Volkmarsen saldırısının kurbanlarını anma töreni

Bölge Yöneticisi Dr. Reinhard Kubat yorumluyor:

"Volkmarsen'deki Shrove Monday töreninde 150 mutlu ve kutlama yapan insanın gözü dönmüş bir sürücü tarafından kasıtlı olarak saldırıya uğramasının ve bazılarının ağır yaralanmasının üzerinden tam bir yıl geçti. Kurbanların birçoğu bugün hala bu eylemin sonuçlarının acısını çekiyor ve belki de bu yükü hayatları boyunca taşıyacaklar. Karnaval sezonunun en önemli günü olan bu gün neşe ve coşkulu bir kutlama günü olmalıydı, ancak bir dehşet gününe dönüştü. Ülkemizde hiç kimse böyle bir şey beklemezdi. Londra'da, Paris'te ya da Berlin'de, diğer metropollerde yaşanan terör saldırılarına en azından hazırlıklıydık. Ama burada, sakin ve kırsal Kuzey Hessen'de değil!

Ama vurulan tam olarak bizdik. Kimse nedenini bilmiyor, fail bu çılgınca eyleminin nedenleri konusunda hala sessiz. Bir yıl önce Volkmarsen'deki Shrove Monday törenindeydim. Akıl almaz olayın gerçekleştiği yerde değil ama dehşet haberinin yayılmasının hemen ardından oraya koştum. Aralarında çok sayıda çocuğun da bulunduğu, olayın görgü tanığı olan insanların dehşete kapılmış ve sersemlemiş yüzleri hala aklımda. Çaresizliği, umutsuzluğu hatırlıyorum; bu çaresizlik daha sonra birçok insanda öfke ve hiddete dönüştü.

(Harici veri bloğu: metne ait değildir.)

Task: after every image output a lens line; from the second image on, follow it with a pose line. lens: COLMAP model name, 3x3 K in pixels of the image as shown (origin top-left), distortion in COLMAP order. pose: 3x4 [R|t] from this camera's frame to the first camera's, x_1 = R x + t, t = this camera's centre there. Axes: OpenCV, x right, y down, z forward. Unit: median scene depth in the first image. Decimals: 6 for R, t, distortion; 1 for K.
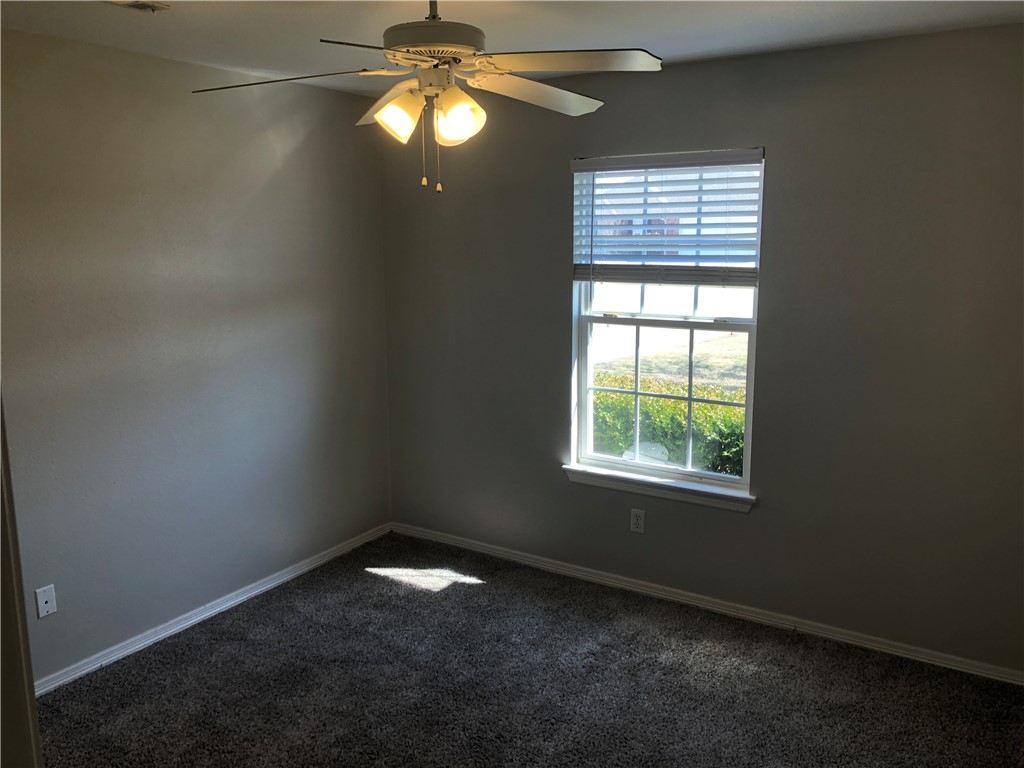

Ama aynı zamanda hemen olay yerine gelen kurtarma görevlilerini, olaydan hemen sonra hem ilçeden hem de komşu ilçelerden gelen takviye ekipleri de hatırlıyorum. Bu hızlı yardım kesinlikle herhangi bir ölümün yasını tutmak zorunda kalmamamıza katkıda bulundu. En azından bunun için minnettarız. Yardımseverlerin kaos ortamına nasıl bir düzen getirdiklerini, insanlara güvenlik ve düzen gibi bir şeyin geri geldiğini nasıl anlatabildiklerini gördüm. Bu durumda bu çok önemliydi ve bence kendilerini özverili bir şekilde insan kardeşlerinin hizmetine sunan herkese saygı ve minnettarlık duyuyorum.

Peki yaşananlarla nasıl başa çıkabiliriz, bundan ne gibi dersler çıkarabiliriz? Her şeyden önce, açık ve hoşgörülü bir toplumda bu tür terör eylemlerine karşı yüzde 100 koruma sağlanamaz. Bu durum, acı ve ölüm getirmek için özgürlük ve hürriyeti kötüye kullanan faillerin eylemlerini daha da kınanır hale getirmektedir.

Bir dereceye kadar direnebiliriz ama aynı zamanda suikastçılara birlikte durduğumuzu, onlar tarafından sindirilmeyeceğimizi ve manipüle edilmeyeceğimizi de gösterebiliriz. Bu anma töreniyle tam da bunu yapıyoruz. "Biz daha fazlayız", verdiğimiz mesaj bu, birlikte duruyoruz ve tüm saldırılara karşı özgürlük ve demokrasiyi savunacağız. Biz açık, özgür, hoşgörülü ve çoğulcu bir toplumuz ve bu değerleri koruyacak ve savunacağız.

Bu yıldönümünde, düşüncelerim hala Rose Monday 2020'nin travmatik deneyimlerinden muzdarip olan mağdurlarla birlikte. Onların yalnız olmadıklarını ve hayata geri dönmeleri için elimizden gelen her şeyi yapacağımızı bilmelerini istiyorum. O dönemde ilk yardım sağlayan ve en kötüsünü önleyenlere teşekkür ediyorum. Aynı şekilde, bugün hala kurbanların iyiliğini düşünen ve onları yalnız bırakmayan herkese. Her şeyden önce ailelere, arkadaş çevrelerine ve profesyonel yardımcılara.

Suçun soruşturulmasını ve fail(ler)in cezalandırılmasını talep ediyor, toplum olarak dayanışma içinde olduğumuzu ve bölünmeye izin vermeyeceğimizi açıkça ifade ediyoruz. Herkesin internet üzerinden katılabileceği anma töreninin bir mesaj iletmesi amaçlanmaktadır: Nefret, yanılgı ve hoşgörüsüzlüğün bizimle hiçbir şansı yoktur!"